The Nevada Gaming Commission on Thursday approved amendments to two regulations that would allow the use of prepaid access instruments in conjunction with approved wagering accounts.

The amendments take effect immediately, and technical standards will be published soon to guide companies. The amended regulations enable state Gaming Control Board Chairman A.G. Burnett to administratively approve the use of equipment.

New Jersey already allows the use of prepaid access cards. The company that petitioned the Gaming Control Board for regulatory changes, Las Vegas-based Sightline Interactive, has contracts with three companies there.

The changes approved by regulators would give slot players some of the same access to funds enjoyed by race and sports book gamblers and online poker players.

Here’s how it would work: A player who wants to use an access card in a slot machine would first have to register at a casino with identification that verifies a player’s address and date of birth. Registration would also tie a player to a casino’s loyalty card. Players could then load the cards at their banks by transferring funds from a checking or savings account.

Harry Hagerty, president and chief financial officer of Sightline, said his company’s agreement with banks puts limitations on the amount of money that a player could load to an access card — a maximum of $2,000 a day, $4,500 a week and $10,000 a month, and the most a player could put on a card at any time is $25,000.

Regulators also said a player wouldn’t be able to use the card for at least 15 minutes after transferring the funds.

Hagerty said prepaid cards would be a benefit to casinos and players. Casinos, he said, spend an estimated $35 million a year for employees who count money and perform cash accounting. Players, he said, would be safer because those with cards would not be carrying big wads of cash after hitting a jackpot, making them vulnerable to robbers.

“Winning a jackpot can be a dual-edged sword because it can bring additional attention to you from thieves,” Hagerty said.

Players also have complained that fees associated with accessing cash in automatic teller machines are on the rise and that some ATMs charge 4 percent to 8 percent of a withdrawal amount as a fee. Hagerty said focus groups say high ATM fees has become the No. 1 complaint of casino patrons.

Hagerty stressed that only prepaid access cards would work in slot machines, not debit or credit cards.
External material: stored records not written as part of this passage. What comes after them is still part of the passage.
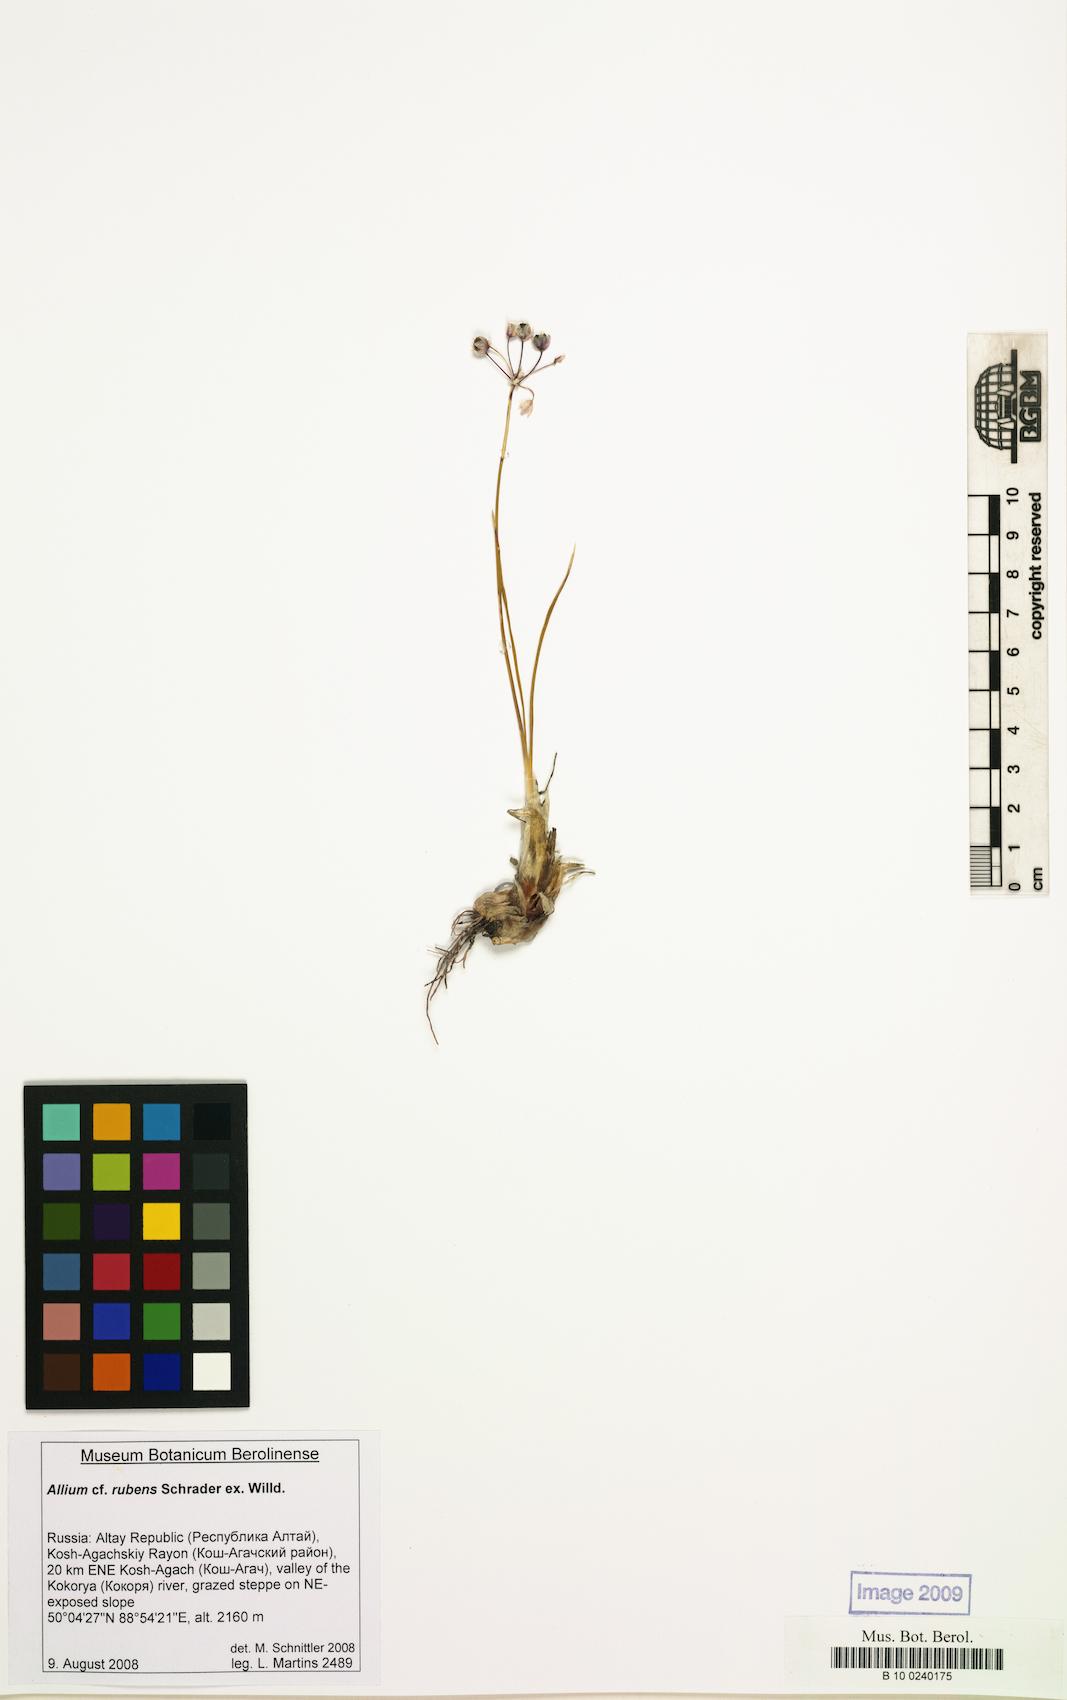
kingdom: Plantae
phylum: Tracheophyta
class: Liliopsida
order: Asparagales
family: Amaryllidaceae
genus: Allium
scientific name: Allium rubens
Carol O’Hare, executive director of the Nevada Council on Problem Gambling, said she was concerned about the easy accessibility of funds when the Control Board conducted a workshop meeting about the regulation in January.

O’Hare could not attend Thursday’s meeting but wrote a letter to the commission voicing concern about a change in terminology in the proposed regulation that would require establishment of a “cashless wagering system” instead of a “wagering account.” Commissioners were told the new terminology would expand the types of systems that would be required to comply with the rules.

Former Gaming Control Board Chairman Dennis Neilander, the attorney representing Sightline and also an adviser to the Nevada Council on Problem Gambling, said the company has agreed to place a message about problem gambling that would be visible to a player transferring funds from a bank account to an access card as recommended in January by O’Hare.